By the time an addict enters treatment (including counseling or psychotherapy), at least a portion of the important areas of his or her life (e.g., family, romantic and social relationships, finances, career) are usually in a shambles. This is many times the motivating factor for the individual to seek help, and what the addict wants to talk about and deal with. Step 3 requires the individual to put all of that aside, and to focus on the remaining steps. It does not mean that they should not go to work, deal with their responsibilities, etc., it simply implies that they should focus their attention away from the problem and towards the solution, which lay through the process of completing the remaining steps. This is very difficult for the addict. It is asking the addict to delay gratification (something that may be nearly impossible for most addicts), and to move in a direction where the results are not clearly visible to the addict. They cannot see how doing an inventory, reading the inventory, etc., is going to heal their marriage, get them a job, solve their legal problems, etc.
If we identify ‘will’ and ‘life’ with ‘wants’ and ‘needs’ respectively, then it becomes clear what is meant by turning it over. If the addict is faced with marital problems, for instance, whether because of their own chemical use, or their spouse’s, they may be trying to figure out how to fix it, or trying to decide whether to stay in the relationship or not. The third step asks the individual to turn what they want or need to do, over to some Power greater than themselves. In other words, to put any decision about that relationship aside while they look at themselves, and the role they have played in the situation, and that by the end of the steps, they will be very clear about what the right thing is for them to do. It also asks that the individual act in as loving and supportive way as possible toward the spouse while they are working through the steps.
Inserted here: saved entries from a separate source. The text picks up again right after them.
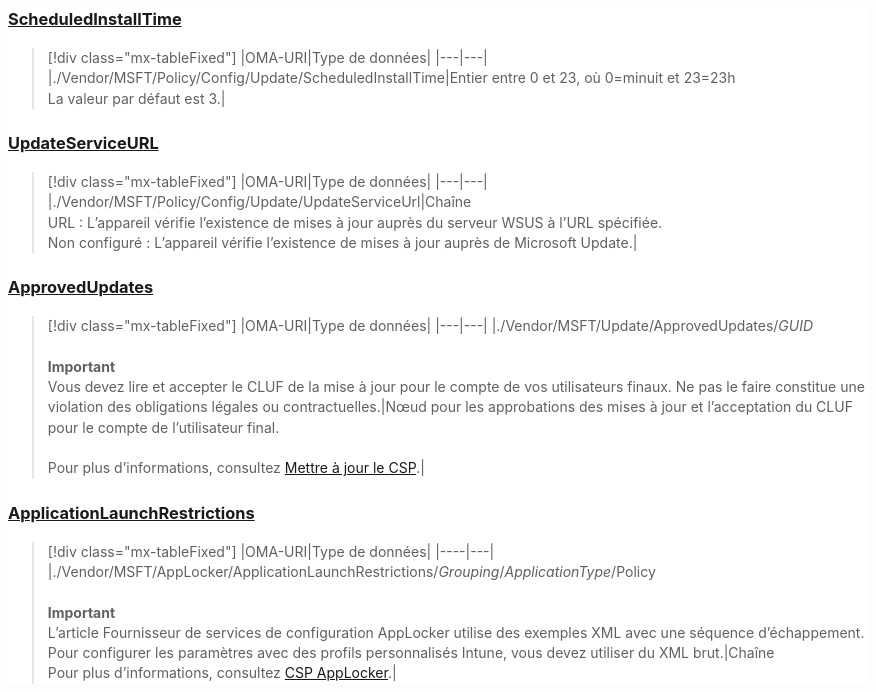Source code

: ### <a name="scheduledinstalltimehttpsdocsmicrosoftcomwindowsclient-managementmdmpolicy-csp-updateupdate-scheduledinstalltime"></a>[ScheduledInstallTime](https://docs.microsoft.com/windows/client-management/mdm/policy-csp-update#update-scheduledinstalltime)

> [!div class="mx-tableFixed"]
> |OMA-URI|Type de données|
> |---|---|
> |./Vendor/MSFT/Policy/Config/Update/ScheduledInstallTime|Entier entre 0 et 23, où 0=minuit et 23=23h<br/>La valeur par défaut est 3.|

### <a name="updateserviceurlhttpsdocsmicrosoftcomwindowsclient-managementmdmpolicy-csp-updateupdate-updateserviceurl"></a>[UpdateServiceURL](https://docs.microsoft.com/windows/client-management/mdm/policy-csp-update#update-updateserviceurl)

> [!div class="mx-tableFixed"]
> |OMA-URI|Type de données|
> |---|---|
> |./Vendor/MSFT/Policy/Config/Update/UpdateServiceUrl|Chaîne<br/>URL : L’appareil vérifie l’existence de mises à jour auprès du serveur WSUS à l’URL spécifiée.<br/>Non configuré : L’appareil vérifie l’existence de mises à jour auprès de Microsoft Update.|

### <a name="approvedupdateshttpsdocsmicrosoftcomwindowsclient-managementmdmupdate-csp"></a>[ApprovedUpdates](https://docs.microsoft.com/windows/client-management/mdm/update-csp)

> [!div class="mx-tableFixed"]
> |OMA-URI|Type de données|
> |---|---|
> |./Vendor/MSFT/Update/ApprovedUpdates/*GUID*<br/><br/>**Important**<br/>Vous devez lire et accepter le CLUF de la mise à jour pour le compte de vos utilisateurs finaux. Ne pas le faire constitue une violation des obligations légales ou contractuelles.|Nœud pour les approbations des mises à jour et l’acceptation du CLUF pour le compte de l’utilisateur final.<br/><br/>Pour plus d’informations, consultez [Mettre à jour le CSP](https://docs.microsoft.com/windows/client-management/mdm/update-csp).|

### <a name="applicationlaunchrestrictionshttpsdocsmicrosoftcomwindowsclient-managementmdmapplocker-csp"></a>[ApplicationLaunchRestrictions](https://docs.microsoft.com/windows/client-management/mdm/applocker-csp)

> [!div class="mx-tableFixed"]
> |OMA-URI|Type de données|
> |----|---|
> |./Vendor/MSFT/AppLocker/ApplicationLaunchRestrictions/*Grouping*/*ApplicationType*/Policy<br/><br/>**Important**<br/>L’article Fournisseur de services de configuration AppLocker utilise des exemples XML avec une séquence d’échappement. Pour configurer les paramètres avec des profils personnalisés Intune, vous devez utiliser du XML brut.|Chaîne<br/>Pour plus d’informations, consultez [CSP AppLocker](https://docs.microsoft.com/windows/client-management/mdm/applocker-csp).|
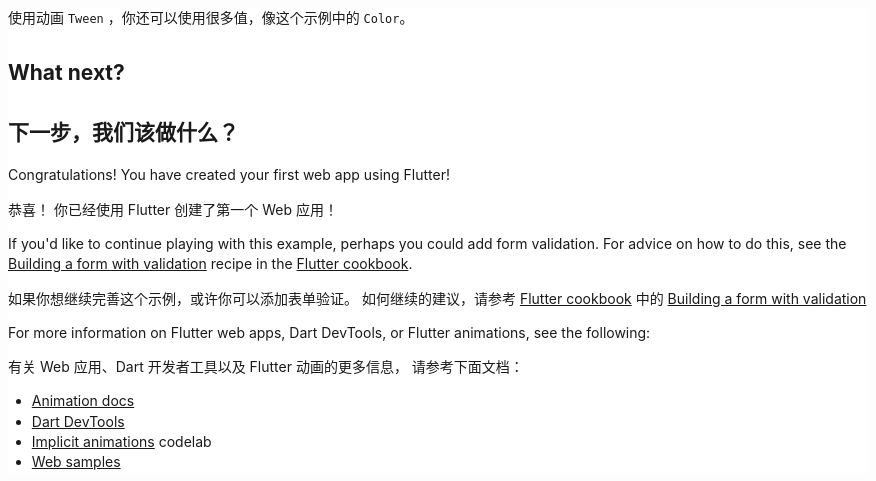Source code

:   使用动画 `Tween` ，你还可以使用很多值，像这个示例中的 `Color`。

## What next?

## 下一步，我们该做什么？

Congratulations!
You have created your first web app using Flutter!

恭喜！
你已经使用 Flutter 创建了第一个 Web 应用！

If you'd like to continue playing with this example,
perhaps you could add form validation.
For advice on how to do this,
see the [Building a form with validation][]
recipe in the [Flutter cookbook][].

如果你想继续完善这个示例，或许你可以添加表单验证。
如何继续的建议，请参考 [Flutter cookbook][] 中的
[Building a form with validation][]

For more information on Flutter web apps,
Dart DevTools, or Flutter animations, see the following:

有关 Web 应用、Dart 开发者工具以及 Flutter 动画的更多信息，
请参考下面文档：

* [Animation docs][]
* [Dart DevTools][]
* [Implicit animations][] codelab
* [Web samples][]

[Android Studio and IntelliJ]: /tools/devtools/android-studio
[Animation docs]: /ui/animations
[Building a form with validation]: /cookbook/forms/validation
[Chrome browser]: https://www.google.com/chrome/?brand=CHBD&gclid=CjwKCAiAws7uBRAkEiwAMlbZjlVMZCxJDGAHjoSpoI_3z_HczSbgbMka5c9Z521R89cDoBM3zAluJRoCdCEQAvD_BwE&gclsrc=aw.ds
[create a new Flutter project]: /reference/create-new-app
[Dart DevTools]: /tools/devtools
[DartPad]: {{site.dartpad}}
[DevTools command line]: /tools/devtools/cli
[DevTools documentation]: /tools/devtools
[DevTools installed]: /tools/devtools#start
[DartPad troubleshooting page]: {{site.dart-site}}/tools/dartpad/troubleshoot
[`didUpdateWidget`]: {{site.api}}/flutter/widgets/State/didUpdateWidget.html
[editor]: /get-started/editor
[Effective Dart Style Guide]: {{site.dart-site}}/guides/language/effective-dart/style#dont-use-a-leading-underscore-for-identifiers-that-arent-private
[Flutter cookbook]: /cookbook
[Flutter SDK]: /get-started/install
[Implicit animations]: /codelabs/implicit-animations
[Introduction to declarative UI]: /get-started/flutter-for/declarative
[Material Design]: {{site.material}}/get-started
[TextButton]: {{site.api}}/flutter/material/TextButton-class.html
[VS Code]: /tools/devtools/vscode
[Web samples]: {{site.repo.samples}}/tree/main/web
[Widget]: {{site.api}}/flutter/widgets/Widget-class.html
[first_flutter_codelab]: /get-started/codelab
That the decision-making authority is returned to them is clearly stated by the use of the phrase “the care of.” When I go on vacation, I may get a friend to house-sit. In essence what I am doing is turning my home over to the care of my friend. This implies that my home will be returned to me when I am ready to receive it (i.e., when I return from my trip) in hopefully the same condition or better, than when I left it. If I trust the person who is house-sitting for me, I will not spend much, if any, time thinking about how my home is doing, whether I need to go home early, etc. I will not worry about it at all. Instead, I will focus my attention on what is in front of me; having a good time on my vacation.
If, however, I do not trust the individual I have given my home to, I will constantly be in a state of worry about its condition, and will not complete the tasks in front of me, nor will I enjoy myself. It would have been better to have never left. This is the dilemma of the addict who does not trust anything or anyone above themselves. They will get direction and advise from others, but will ultimately be unable to carry it out. This will manifest itself either passively (e.g., listening intently to the advice and actually carry out a part of it, but always leaving out one or two key elements so as to ensure its failure), or actively, by way of the “yeah buts.”
I am not advocating or implying that the sponsor, counselor or therapist be an addict’s sole Higher Power, although to some extent that is what takes place many times in this process. What I am saying is that the client must be willing to follow someone’s advice or direction on how to face the daily decisions, etc., while the addict focuses on his or her recovery. This should, ideally, be someone who has a good grasp on the principles of healthy living, and practices them in his or her own personal and professional life. What the trusted individual must do at this point is to help advise the client. That can come from direct advice giving, or helping to guide the addict to come up with the right behavior, etc. him- or herself.